A worker harvests raspberries at a BerryMex ranch in Baja, Mexico where Driscoll’s Fair Trade Certified berries are produced.
A worker harvests raspberries at a BerryMex ranch in Baja, Mexico where Driscoll’s Fair Trade Certified berries are produced.

Driscoll’s plans to expand retail distribution of its Fair Trade USA certified product out of Baja California beyond the initial offering of organic strawberries and raspberries, adding blueberries and blackberries.

All four berries will be available in conventional as well as organic. Baja California berries start in January, peak in the early spring and go into summer.

The Driscoll’s program has generated $200,000 for farmworker communities since it began this past January.

“We started this as a pilot, but it quickly got bigger than we first imagined,” said Soren Bjorn, executive vice president for Driscoll’s of the Americas. “We ended up doing the certification across 11 farms in Baja that covered about 3,500 farmworkers, who went through training with Fair Trade. But we only put two of our products in. Now we’re opening it up to the rest of our line from Baja, and we’re adding probably five to 10 farms to the original 11.”

So far, organic strawberries and raspberries were sold at some Costco and Whole Foods stores.
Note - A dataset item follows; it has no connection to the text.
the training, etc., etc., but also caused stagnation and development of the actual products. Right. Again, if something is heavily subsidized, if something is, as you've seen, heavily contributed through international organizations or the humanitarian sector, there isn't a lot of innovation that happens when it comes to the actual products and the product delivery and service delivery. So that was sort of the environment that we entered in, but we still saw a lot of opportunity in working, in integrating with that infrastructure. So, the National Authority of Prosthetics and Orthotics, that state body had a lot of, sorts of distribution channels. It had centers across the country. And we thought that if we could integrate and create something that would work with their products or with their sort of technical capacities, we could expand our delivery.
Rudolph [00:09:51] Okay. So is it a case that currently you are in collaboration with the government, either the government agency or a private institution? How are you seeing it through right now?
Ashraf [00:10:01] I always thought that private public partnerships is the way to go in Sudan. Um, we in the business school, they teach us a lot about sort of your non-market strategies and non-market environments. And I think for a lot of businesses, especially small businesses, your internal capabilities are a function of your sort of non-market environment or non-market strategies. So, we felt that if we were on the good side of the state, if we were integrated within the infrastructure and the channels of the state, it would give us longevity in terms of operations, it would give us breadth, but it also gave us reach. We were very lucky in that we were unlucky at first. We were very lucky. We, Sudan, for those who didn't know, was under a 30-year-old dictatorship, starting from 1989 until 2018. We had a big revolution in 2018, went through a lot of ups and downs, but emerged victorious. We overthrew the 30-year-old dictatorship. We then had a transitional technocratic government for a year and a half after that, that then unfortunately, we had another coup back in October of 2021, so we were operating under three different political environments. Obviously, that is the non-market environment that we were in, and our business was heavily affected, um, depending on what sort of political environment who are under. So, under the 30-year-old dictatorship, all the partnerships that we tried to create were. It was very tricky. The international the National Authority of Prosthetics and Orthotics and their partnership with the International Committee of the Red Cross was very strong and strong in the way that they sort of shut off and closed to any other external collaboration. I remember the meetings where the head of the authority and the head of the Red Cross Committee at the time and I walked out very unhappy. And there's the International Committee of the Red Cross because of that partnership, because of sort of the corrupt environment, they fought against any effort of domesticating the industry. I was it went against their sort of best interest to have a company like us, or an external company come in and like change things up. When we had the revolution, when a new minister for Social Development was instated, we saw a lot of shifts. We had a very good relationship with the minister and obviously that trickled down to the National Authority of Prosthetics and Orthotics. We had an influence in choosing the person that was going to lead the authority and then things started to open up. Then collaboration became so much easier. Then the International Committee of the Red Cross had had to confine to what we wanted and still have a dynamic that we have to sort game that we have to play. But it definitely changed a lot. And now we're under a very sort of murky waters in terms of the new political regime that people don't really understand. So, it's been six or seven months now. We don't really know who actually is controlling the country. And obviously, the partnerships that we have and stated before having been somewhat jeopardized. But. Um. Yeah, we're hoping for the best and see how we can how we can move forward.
The plan is to increase volume and include more retailers on all Fair Trade berries.

“Costco and Whole Foods will have great availability, but we expect to open it up to more customers,” Bjorn said Oct. 11. “Not every customer is interested in paying the premium, but quite a few have inquired about participating. That’s a good thing to add to our offer and make more broadly available.”
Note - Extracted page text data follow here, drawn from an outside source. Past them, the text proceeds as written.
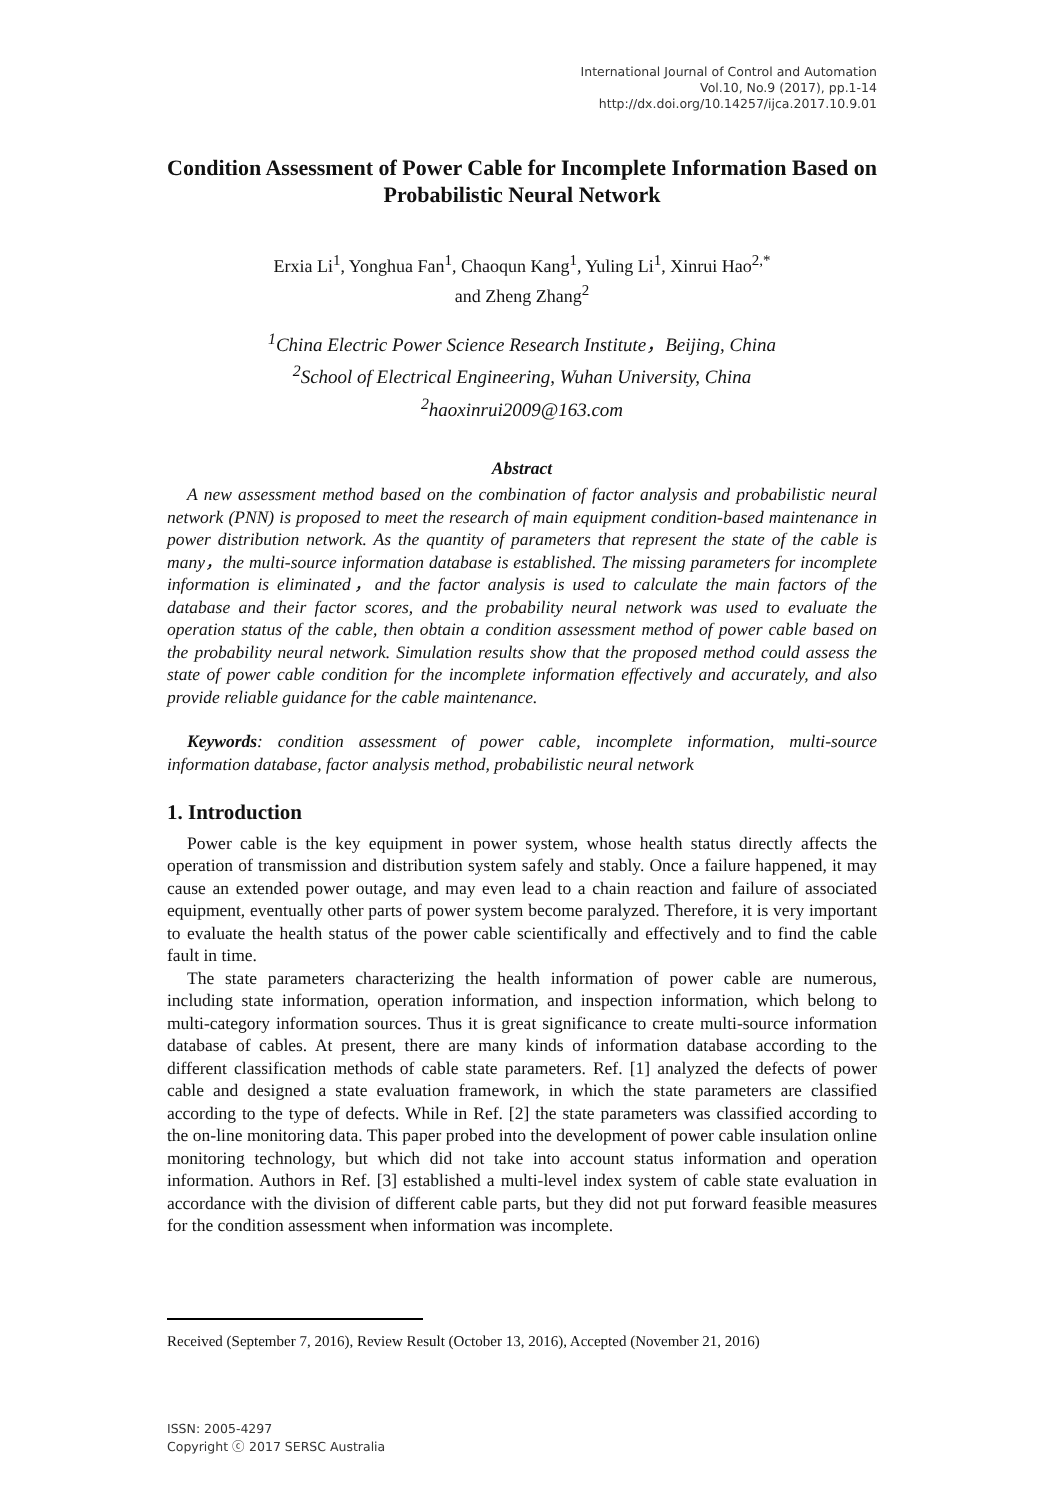International Journal of Control and Automation
Vol.10, No.9 (2017), pp.1-14
http://dx.doi.org/10.14257/ijca.2017.10.9.01
Condition Assessment of Power Cable for Incomplete Information Based on Probabilistic Neural Network
Erxia Li<sup>1</sup>, Yonghua Fan<sup>1</sup>, Chaoqun Kang<sup>1</sup>, Yuling Li<sup>1</sup>, Xinrui Hao<sup>2,*</sup>
and Zheng Zhang<sup>2</sup>
<sup>1</sup> China Electric Power Science Research Institute，Beijing, China
<sup>2</sup> School of Electrical Engineering, Wuhan University, China
<sup>2</sup> haoxinrui2009@163.com
Abstract
A new assessment method based on the combination of factor analysis and probabilistic neural network (PNN) is proposed to meet the research of main equipment condition-based maintenance in power distribution network. As the quantity of parameters that represent the state of the cable is many，the multi-source information database is established. The missing parameters for incomplete information is eliminated，and the factor analysis is used to calculate the main factors of the database and their factor scores, and the probability neural network was used to evaluate the operation status of the cable, then obtain a condition assessment method of power cable based on the probability neural network. Simulation results show that the proposed method could assess the state of power cable condition for the incomplete information effectively and accurately, and also provide reliable guidance for the cable maintenance.
Keywords: condition assessment of power cable, incomplete information, multi-source information database, factor analysis method, probabilistic neural network
1. Introduction
Power cable is the key equipment in power system, whose health status directly affects the operation of transmission and distribution system safely and stably. Once a failure happened, it may cause an extended power outage, and may even lead to a chain reaction and failure of associated equipment, eventually other parts of power system become paralyzed. Therefore, it is very important to evaluate the health status of the power cable scientifically and effectively and to find the cable fault in time.
The state parameters characterizing the health information of power cable are numerous, including state information, operation information, and inspection information, which belong to multi-category information sources. Thus it is great significance to create multi-source information database of cables. At present, there are many kinds of information database according to the different classification methods of cable state parameters. Ref. [1] analyzed the defects of power cable and designed a state evaluation framework, in which the state parameters are classified according to the type of defects. While in Ref. [2] the state parameters was classified according to the on-line monitoring data. This paper probed into the development of power cable insulation online monitoring technology, but which did not take into account status information and operation information. Authors in Ref. [3] established a multi-level index system of cable state evaluation in accordance with the division of different cable parts, but they did not put forward feasible measures for the condition assessment when information was incomplete.
Received (September 7, 2016), Review Result (October 13, 2016), Accepted (November 21, 2016)
ISSN: 2005-4297
Copyright ⓒ 2017 SERSC Australia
Fair Trade USA standards complement Driscoll’s worker welfare standards introduced last year, Bjorn said. The Driscoll’s criteria apply where local laws don’t exist, aren’t consistently enforced or are deemed to provide too little worker protection.

“We wanted to explore the benefit of a recognized third party, and Fair Trade was one of the programs we looked at,” he said. “It’s the most closely aligned with what we do. They were interested in working with us and expanding in the berry category.”

“We insisted the Fair Trade premium go back into the communities,” Bjorn said. Three farmworker-elected committees in three Baja communities decide which projects the proceeds will support. Driscoll’s, which is not on those committees, added a contribution to funds generated by the premiums.

“The most inspiring part of this work with Driscoll’s has been to see the enthusiasm and engagement from the workers in Baja,” Hannah Freeman, director of produce and floral at Fair Trade USA, said in a statement. “Through the Fair Trade Premium fund, and the democratic decision making process that comes with it, workers are creating solutions to their own needs.”

“This program expansion represents our ongoing commitment to the communities where we live and operate,” Bjorn said.